=== DATASET ===
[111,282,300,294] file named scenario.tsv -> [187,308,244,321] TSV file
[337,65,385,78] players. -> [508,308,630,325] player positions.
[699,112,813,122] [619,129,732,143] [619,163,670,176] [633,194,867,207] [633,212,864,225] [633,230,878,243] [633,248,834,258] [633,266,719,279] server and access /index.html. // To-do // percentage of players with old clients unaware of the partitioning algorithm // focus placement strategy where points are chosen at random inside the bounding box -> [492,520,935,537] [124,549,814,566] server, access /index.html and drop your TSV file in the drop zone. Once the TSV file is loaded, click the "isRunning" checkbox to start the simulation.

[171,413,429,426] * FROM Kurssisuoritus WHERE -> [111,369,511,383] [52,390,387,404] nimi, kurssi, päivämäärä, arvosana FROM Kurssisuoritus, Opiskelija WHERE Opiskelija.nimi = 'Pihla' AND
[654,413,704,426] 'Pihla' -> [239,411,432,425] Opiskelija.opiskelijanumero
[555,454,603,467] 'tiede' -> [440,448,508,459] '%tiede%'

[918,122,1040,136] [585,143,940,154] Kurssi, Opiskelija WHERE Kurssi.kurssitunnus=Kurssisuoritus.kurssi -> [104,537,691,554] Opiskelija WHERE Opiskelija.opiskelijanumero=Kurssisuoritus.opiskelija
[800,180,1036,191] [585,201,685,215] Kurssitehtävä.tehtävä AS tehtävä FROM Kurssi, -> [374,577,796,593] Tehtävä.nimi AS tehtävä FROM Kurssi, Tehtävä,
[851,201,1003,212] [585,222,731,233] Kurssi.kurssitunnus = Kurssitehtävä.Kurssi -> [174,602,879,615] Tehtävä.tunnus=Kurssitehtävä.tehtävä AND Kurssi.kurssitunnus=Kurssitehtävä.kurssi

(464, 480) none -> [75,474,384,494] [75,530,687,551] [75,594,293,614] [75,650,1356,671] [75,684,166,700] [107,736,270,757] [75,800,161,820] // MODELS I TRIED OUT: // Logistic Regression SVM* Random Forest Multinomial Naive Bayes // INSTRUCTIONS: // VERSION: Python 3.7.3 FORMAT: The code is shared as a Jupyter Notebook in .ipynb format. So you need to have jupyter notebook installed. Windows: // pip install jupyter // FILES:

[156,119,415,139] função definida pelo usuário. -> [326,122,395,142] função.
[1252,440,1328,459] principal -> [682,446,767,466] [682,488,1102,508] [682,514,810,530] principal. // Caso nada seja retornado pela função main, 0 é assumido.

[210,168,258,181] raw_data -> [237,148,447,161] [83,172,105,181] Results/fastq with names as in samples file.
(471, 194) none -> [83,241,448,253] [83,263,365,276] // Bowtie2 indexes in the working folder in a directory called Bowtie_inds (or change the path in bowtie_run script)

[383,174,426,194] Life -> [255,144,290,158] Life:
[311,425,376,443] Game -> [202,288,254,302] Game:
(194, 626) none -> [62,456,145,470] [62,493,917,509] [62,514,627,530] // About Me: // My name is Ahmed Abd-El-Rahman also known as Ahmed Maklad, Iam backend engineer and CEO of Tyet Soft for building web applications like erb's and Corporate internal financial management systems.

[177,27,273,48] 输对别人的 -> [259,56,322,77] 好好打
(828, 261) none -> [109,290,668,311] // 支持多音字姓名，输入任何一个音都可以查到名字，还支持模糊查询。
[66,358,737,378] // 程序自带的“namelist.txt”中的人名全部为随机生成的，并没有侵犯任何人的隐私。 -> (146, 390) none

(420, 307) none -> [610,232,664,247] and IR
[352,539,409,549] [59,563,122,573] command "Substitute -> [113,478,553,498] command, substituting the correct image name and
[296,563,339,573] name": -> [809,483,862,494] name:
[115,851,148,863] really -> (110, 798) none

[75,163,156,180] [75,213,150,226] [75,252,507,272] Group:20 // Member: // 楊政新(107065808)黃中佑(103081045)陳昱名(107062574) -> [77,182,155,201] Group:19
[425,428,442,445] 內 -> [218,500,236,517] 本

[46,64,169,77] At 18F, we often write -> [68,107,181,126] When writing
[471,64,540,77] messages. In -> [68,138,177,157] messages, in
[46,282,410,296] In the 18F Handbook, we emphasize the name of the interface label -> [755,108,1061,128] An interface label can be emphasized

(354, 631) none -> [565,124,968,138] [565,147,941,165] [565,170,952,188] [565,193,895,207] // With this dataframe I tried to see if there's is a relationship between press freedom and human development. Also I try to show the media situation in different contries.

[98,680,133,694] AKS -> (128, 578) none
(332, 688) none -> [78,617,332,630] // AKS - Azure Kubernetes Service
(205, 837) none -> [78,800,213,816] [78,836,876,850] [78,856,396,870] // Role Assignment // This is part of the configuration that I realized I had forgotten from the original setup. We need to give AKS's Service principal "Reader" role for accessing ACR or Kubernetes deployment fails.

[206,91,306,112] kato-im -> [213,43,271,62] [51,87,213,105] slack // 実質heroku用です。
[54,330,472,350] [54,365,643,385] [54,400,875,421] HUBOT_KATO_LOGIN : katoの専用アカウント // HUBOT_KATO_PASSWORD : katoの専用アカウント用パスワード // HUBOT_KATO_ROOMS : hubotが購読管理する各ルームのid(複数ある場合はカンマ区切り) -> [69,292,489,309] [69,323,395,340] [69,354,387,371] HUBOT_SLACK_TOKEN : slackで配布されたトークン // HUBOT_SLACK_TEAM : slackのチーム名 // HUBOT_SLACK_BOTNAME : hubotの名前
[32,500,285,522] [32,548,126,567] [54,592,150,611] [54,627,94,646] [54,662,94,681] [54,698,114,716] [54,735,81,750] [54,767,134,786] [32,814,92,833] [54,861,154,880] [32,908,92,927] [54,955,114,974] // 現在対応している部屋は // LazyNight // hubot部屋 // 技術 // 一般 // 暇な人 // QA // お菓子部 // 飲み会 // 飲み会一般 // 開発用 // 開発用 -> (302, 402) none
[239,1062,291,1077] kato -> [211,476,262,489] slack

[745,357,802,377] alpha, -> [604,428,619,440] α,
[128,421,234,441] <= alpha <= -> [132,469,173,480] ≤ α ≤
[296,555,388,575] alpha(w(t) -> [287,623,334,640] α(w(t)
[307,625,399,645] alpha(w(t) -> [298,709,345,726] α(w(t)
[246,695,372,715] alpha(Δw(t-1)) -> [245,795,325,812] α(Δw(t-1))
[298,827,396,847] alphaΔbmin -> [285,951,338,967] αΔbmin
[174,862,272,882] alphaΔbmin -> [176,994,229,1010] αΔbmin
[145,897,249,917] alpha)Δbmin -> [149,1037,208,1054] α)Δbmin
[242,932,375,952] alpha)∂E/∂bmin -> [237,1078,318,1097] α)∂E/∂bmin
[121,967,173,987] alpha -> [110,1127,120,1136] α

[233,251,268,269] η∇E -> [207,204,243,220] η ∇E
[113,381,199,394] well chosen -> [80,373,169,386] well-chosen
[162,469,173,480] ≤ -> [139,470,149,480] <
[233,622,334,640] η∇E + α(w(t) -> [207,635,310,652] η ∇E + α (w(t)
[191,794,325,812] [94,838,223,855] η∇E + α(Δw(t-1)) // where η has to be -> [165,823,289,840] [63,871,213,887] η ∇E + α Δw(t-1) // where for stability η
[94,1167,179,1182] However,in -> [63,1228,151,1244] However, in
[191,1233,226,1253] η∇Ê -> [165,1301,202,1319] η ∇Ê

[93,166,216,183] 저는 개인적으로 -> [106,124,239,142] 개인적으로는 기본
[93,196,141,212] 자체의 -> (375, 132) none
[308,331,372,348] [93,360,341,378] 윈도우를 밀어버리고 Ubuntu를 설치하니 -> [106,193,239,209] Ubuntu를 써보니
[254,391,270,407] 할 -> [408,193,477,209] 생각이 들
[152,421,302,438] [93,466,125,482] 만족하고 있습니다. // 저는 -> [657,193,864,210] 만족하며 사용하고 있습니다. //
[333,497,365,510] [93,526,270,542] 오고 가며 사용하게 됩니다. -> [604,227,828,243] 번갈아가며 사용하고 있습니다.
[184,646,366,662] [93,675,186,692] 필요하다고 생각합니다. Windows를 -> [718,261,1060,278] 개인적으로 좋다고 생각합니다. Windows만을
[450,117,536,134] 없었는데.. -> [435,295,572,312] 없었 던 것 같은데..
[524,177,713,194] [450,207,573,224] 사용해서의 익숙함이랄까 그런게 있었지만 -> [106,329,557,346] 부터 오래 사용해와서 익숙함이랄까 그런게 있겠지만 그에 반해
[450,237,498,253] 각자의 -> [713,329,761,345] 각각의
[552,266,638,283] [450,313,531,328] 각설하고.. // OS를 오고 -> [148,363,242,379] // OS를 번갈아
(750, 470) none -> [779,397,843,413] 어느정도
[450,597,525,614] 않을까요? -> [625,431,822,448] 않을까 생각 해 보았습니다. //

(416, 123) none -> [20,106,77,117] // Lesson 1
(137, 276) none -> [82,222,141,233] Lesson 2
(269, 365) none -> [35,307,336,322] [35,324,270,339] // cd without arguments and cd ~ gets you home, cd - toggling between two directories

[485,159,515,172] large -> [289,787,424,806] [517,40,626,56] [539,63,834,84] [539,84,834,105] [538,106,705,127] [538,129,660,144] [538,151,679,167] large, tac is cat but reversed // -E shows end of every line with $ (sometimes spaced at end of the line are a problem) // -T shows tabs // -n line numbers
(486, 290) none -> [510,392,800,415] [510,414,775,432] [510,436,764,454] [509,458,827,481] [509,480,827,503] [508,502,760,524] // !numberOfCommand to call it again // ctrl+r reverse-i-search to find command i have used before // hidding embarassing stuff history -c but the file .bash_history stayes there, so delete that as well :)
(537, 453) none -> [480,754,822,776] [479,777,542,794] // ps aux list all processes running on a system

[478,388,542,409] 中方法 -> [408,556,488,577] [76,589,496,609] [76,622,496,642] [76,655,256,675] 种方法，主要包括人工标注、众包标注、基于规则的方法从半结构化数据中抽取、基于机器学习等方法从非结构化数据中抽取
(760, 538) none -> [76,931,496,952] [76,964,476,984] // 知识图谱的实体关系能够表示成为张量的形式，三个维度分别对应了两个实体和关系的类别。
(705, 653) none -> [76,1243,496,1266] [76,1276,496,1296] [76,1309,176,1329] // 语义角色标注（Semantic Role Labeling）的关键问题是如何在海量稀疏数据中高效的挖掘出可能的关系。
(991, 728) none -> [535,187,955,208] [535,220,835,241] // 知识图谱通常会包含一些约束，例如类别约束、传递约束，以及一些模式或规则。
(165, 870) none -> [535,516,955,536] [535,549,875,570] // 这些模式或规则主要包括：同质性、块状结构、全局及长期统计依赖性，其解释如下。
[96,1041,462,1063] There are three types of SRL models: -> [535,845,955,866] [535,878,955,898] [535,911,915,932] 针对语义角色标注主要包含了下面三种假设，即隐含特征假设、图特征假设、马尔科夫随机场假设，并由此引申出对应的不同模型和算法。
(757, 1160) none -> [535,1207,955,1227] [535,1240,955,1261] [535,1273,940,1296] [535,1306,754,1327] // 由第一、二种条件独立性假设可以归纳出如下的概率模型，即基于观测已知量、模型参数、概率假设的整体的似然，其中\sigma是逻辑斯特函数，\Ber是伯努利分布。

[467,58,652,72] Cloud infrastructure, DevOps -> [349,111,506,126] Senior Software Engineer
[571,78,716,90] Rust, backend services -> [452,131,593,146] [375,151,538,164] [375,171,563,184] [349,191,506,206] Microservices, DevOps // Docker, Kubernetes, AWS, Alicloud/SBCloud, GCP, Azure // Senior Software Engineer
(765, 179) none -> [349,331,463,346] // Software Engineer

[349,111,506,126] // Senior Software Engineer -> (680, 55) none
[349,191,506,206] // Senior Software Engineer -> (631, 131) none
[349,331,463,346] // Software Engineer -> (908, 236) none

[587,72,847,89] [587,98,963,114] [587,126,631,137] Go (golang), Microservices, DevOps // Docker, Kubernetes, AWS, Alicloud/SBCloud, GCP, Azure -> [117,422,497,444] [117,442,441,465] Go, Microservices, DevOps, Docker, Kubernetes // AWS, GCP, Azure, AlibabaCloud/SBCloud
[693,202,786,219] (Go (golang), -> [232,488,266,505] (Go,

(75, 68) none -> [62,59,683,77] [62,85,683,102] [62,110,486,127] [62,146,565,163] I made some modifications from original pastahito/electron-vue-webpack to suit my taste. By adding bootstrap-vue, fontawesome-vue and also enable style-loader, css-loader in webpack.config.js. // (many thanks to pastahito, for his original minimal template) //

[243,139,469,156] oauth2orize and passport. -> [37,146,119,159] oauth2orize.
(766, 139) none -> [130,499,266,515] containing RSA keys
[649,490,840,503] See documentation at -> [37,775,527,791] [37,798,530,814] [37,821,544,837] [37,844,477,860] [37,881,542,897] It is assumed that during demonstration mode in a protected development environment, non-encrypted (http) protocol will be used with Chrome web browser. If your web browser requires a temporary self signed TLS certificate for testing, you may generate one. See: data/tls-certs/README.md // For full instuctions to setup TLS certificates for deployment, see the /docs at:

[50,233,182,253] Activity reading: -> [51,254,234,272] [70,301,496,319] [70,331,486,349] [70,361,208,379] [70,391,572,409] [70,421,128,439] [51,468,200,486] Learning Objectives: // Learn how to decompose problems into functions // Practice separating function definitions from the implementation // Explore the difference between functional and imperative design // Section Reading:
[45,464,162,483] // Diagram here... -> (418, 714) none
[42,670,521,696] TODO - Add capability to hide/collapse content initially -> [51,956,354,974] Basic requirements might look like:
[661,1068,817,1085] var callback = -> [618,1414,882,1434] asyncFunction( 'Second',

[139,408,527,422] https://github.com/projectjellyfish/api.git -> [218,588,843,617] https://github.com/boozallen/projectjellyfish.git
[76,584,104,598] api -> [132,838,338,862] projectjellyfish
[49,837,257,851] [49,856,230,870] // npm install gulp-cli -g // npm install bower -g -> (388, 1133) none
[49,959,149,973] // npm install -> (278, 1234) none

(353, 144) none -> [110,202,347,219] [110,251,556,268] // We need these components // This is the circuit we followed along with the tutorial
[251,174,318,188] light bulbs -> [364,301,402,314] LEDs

=== EXERCISE INSTRUCTIONS ===
Return, unchanged, the run of lines above that opens with the line containing "[450,117,536,134] 없었는데.. ->" and closes with the line containing "(537, 453) none". Include both.

=== RESPONSE AREA ===
[450,117,536,134] 없었는데.. -> [435,295,572,312] 없었 던 것 같은데..
[524,177,713,194] [450,207,573,224] 사용해서의 익숙함이랄까 그런게 있었지만 -> [106,329,557,346] 부터 오래 사용해와서 익숙함이랄까 그런게 있겠지만 그에 반해
[450,237,498,253] 각자의 -> [713,329,761,345] 각각의
[552,266,638,283] [450,313,531,328] 각설하고.. // OS를 오고 -> [148,363,242,379] // OS를 번갈아
(750, 470) none -> [779,397,843,413] 어느정도
[450,597,525,614] 않을까요? -> [625,431,822,448] 않을까 생각 해 보았습니다. //

(416, 123) none -> [20,106,77,117] // Lesson 1
(137, 276) none -> [82,222,141,233] Lesson 2
(269, 365) none -> [35,307,336,322] [35,324,270,339] // cd without arguments and cd ~ gets you home, cd - toggling between two directories

[485,159,515,172] large -> [289,787,424,806] [517,40,626,56] [539,63,834,84] [539,84,834,105] [538,106,705,127] [538,129,660,144] [538,151,679,167] large, tac is cat but reversed // -E shows end of every line with $ (sometimes spaced at end of the line are a problem) // -T shows tabs // -n line numbers
(486, 290) none -> [510,392,800,415] [510,414,775,432] [510,436,764,454] [509,458,827,481] [509,480,827,503] [508,502,760,524] // !numberOfCommand to call it again // ctrl+r reverse-i-search to find command i have used before // hidding embarassing stuff history -c but the file .bash_history stayes there, so delete that as well :)
(537, 453) none -> [480,754,822,776] [479,777,542,794] // ps aux list all processes running on a system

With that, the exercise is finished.